#### Complete the following
1 – Do the following statements agree with the sugar and blood pressure article? Give yes or no for each and quote the words from the article that decide it.
(a) The review pooled results from more than 900,000 participants.
(b) Sugar-sweetened beverages were linked with a 20 percent increase in blood pressure.
(c) The findings were published in the Journal of the American Heart Association.
2 – Summarize the sugar and blood pressure article in two sentences.

#### Text passage

● ● ● ●

Does sugar raise blood pressure? It depends where it comes from, researchers say
Combined data from over two dozen nutrition studies show that while sugar-sweetened drinks are linked to elevated blood pressure, healthier foods that contain some sugars do not share the same relationship—and in fact may have a protective association when it comes to high blood pressure, according to University of Toronto researchers.
Sugar-sweetened beverages were linked with a 10 percent increase in blood pressure (also called hypertension) in the review, which pooled results from more than 900,000 participants in the other studies. Fruit, small amounts of 100 percent fruit juice, and dairy and whole grains with moderate amounts of added sugar all showed some protective associations with hypertension, the researchers found.
The findings were published this week in the Journal of the American Heart Association.
"The food source matters," says John Sievenpiper, an associate professor in the department of nutritional science in U of T's Faculty of Medicine and principal investigator on the study.

● ● ● ●

#### Data under study
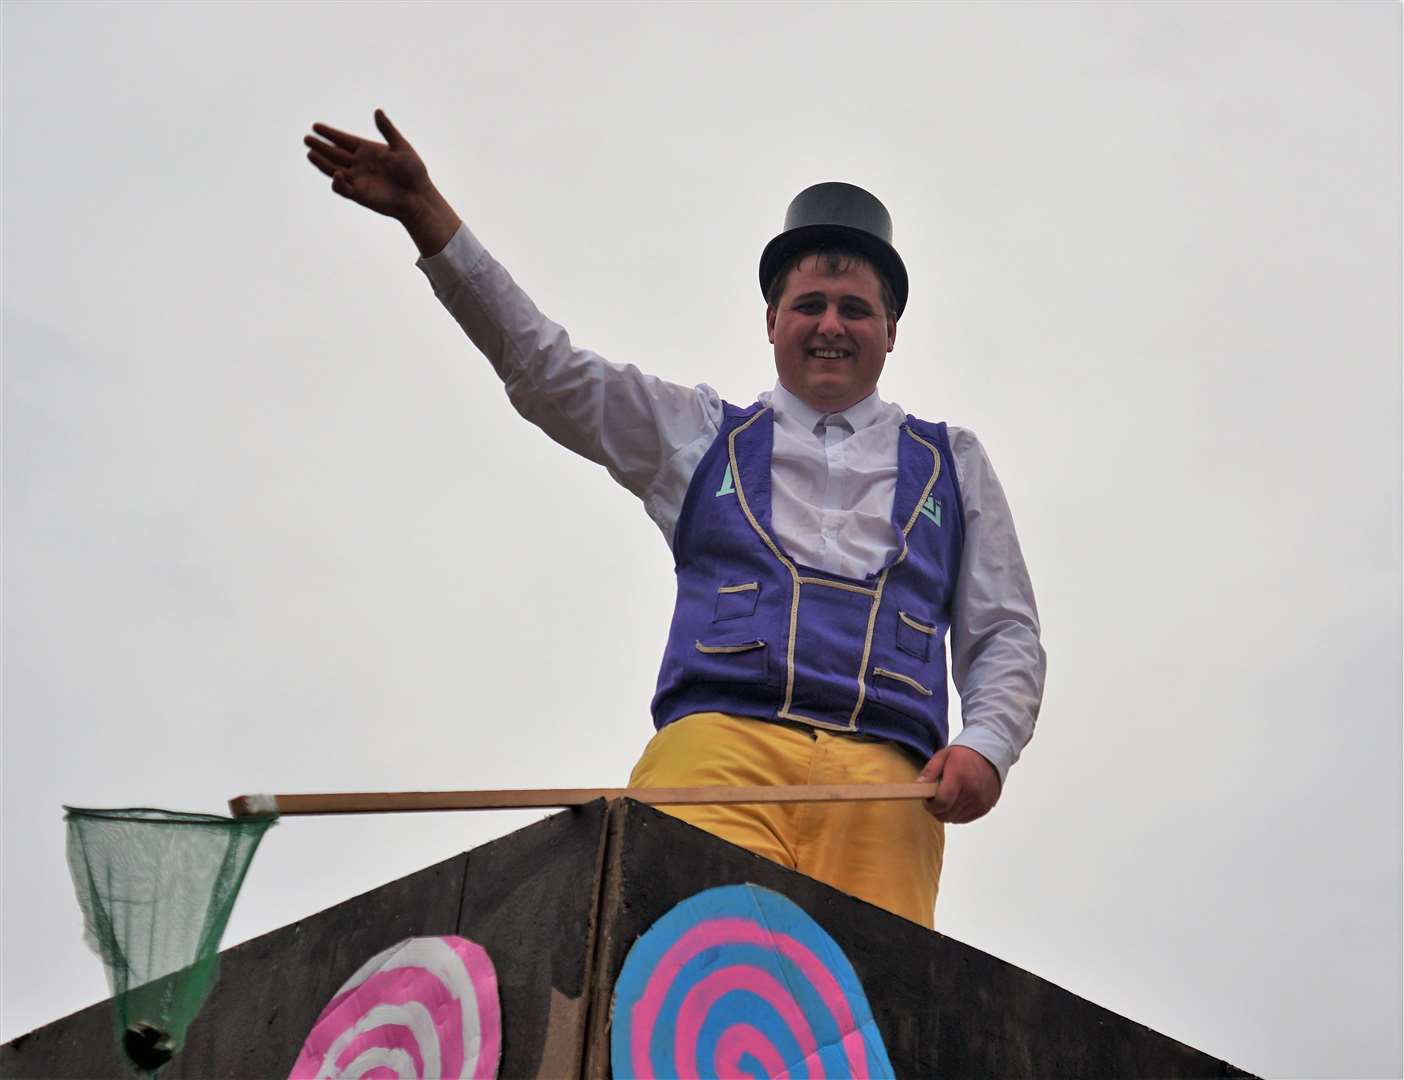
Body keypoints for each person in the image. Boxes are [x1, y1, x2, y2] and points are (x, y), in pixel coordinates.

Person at [303, 110, 1046, 929]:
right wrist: (430, 220)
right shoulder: (699, 435)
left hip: (888, 787)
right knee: (683, 979)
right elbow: (548, 371)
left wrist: (987, 745)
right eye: (809, 305)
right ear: (772, 322)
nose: (831, 325)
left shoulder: (955, 462)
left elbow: (1005, 631)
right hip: (719, 754)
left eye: (854, 309)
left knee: (861, 1023)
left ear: (890, 330)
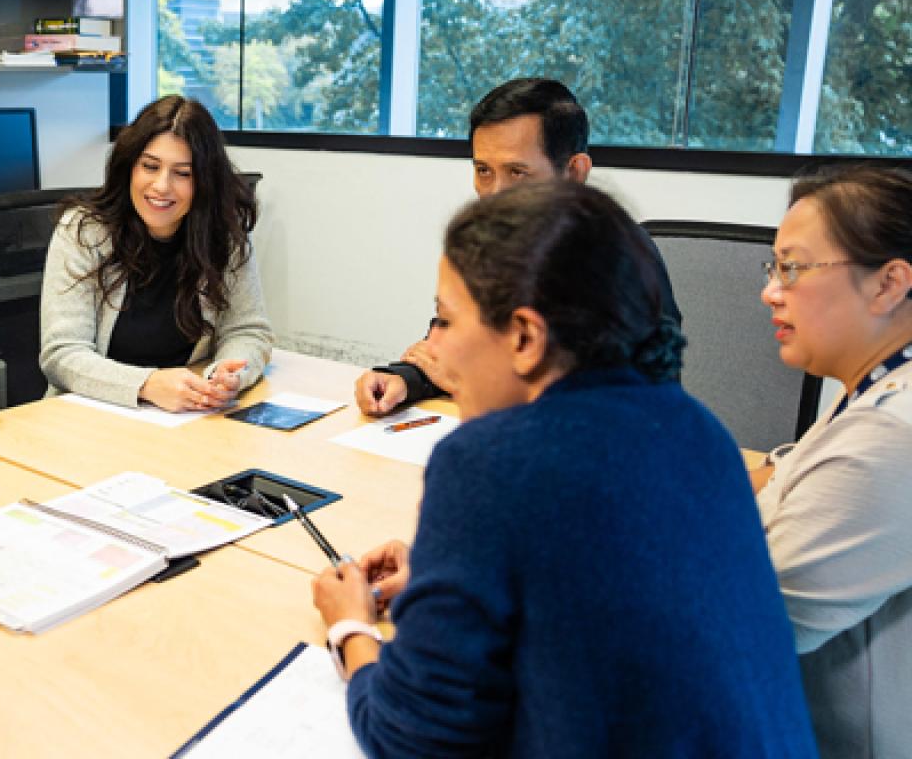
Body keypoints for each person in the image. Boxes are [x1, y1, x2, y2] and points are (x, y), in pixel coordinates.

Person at [311, 182, 815, 755]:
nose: (434, 349)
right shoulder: (699, 431)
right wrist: (446, 575)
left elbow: (412, 735)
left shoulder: (487, 461)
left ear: (525, 337)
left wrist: (349, 629)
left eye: (446, 322)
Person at [354, 77, 682, 415]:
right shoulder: (488, 242)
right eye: (483, 170)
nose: (494, 194)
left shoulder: (618, 260)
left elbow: (638, 401)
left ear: (574, 171)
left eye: (517, 173)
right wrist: (406, 379)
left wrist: (470, 385)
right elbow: (454, 348)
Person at [751, 165, 912, 757]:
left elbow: (743, 622)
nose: (771, 290)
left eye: (792, 267)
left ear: (888, 283)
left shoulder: (889, 438)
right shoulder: (874, 386)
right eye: (774, 267)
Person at [39, 95, 272, 412]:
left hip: (185, 416)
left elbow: (247, 329)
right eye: (150, 166)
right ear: (129, 167)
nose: (162, 186)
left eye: (183, 173)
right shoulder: (83, 231)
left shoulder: (223, 236)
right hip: (90, 413)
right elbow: (62, 354)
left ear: (205, 181)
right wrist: (147, 385)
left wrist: (230, 373)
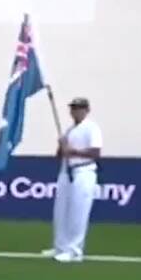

● ● ● ●

#### Results of the tasks
1 –
(a) Yes: "which pooled results from more than 900,000 participants in the other studies"
(b) No: "Sugar-sweetened beverages were linked with a 10 percent increase in blood pressure"
(c) Yes: "The findings were published this week in the Journal of the American Heart Association."

2 – Combined data from over two dozen nutrition studies, covering more than 900,000 participants, link sugar-sweetened beverages with a 10 percent increase in blood pressure. According to University of Toronto researchers, fruit, small amounts of 100 percent fruit juice, and dairy and whole grains with moderate amounts of added sugar all showed some protective associations with hypertension.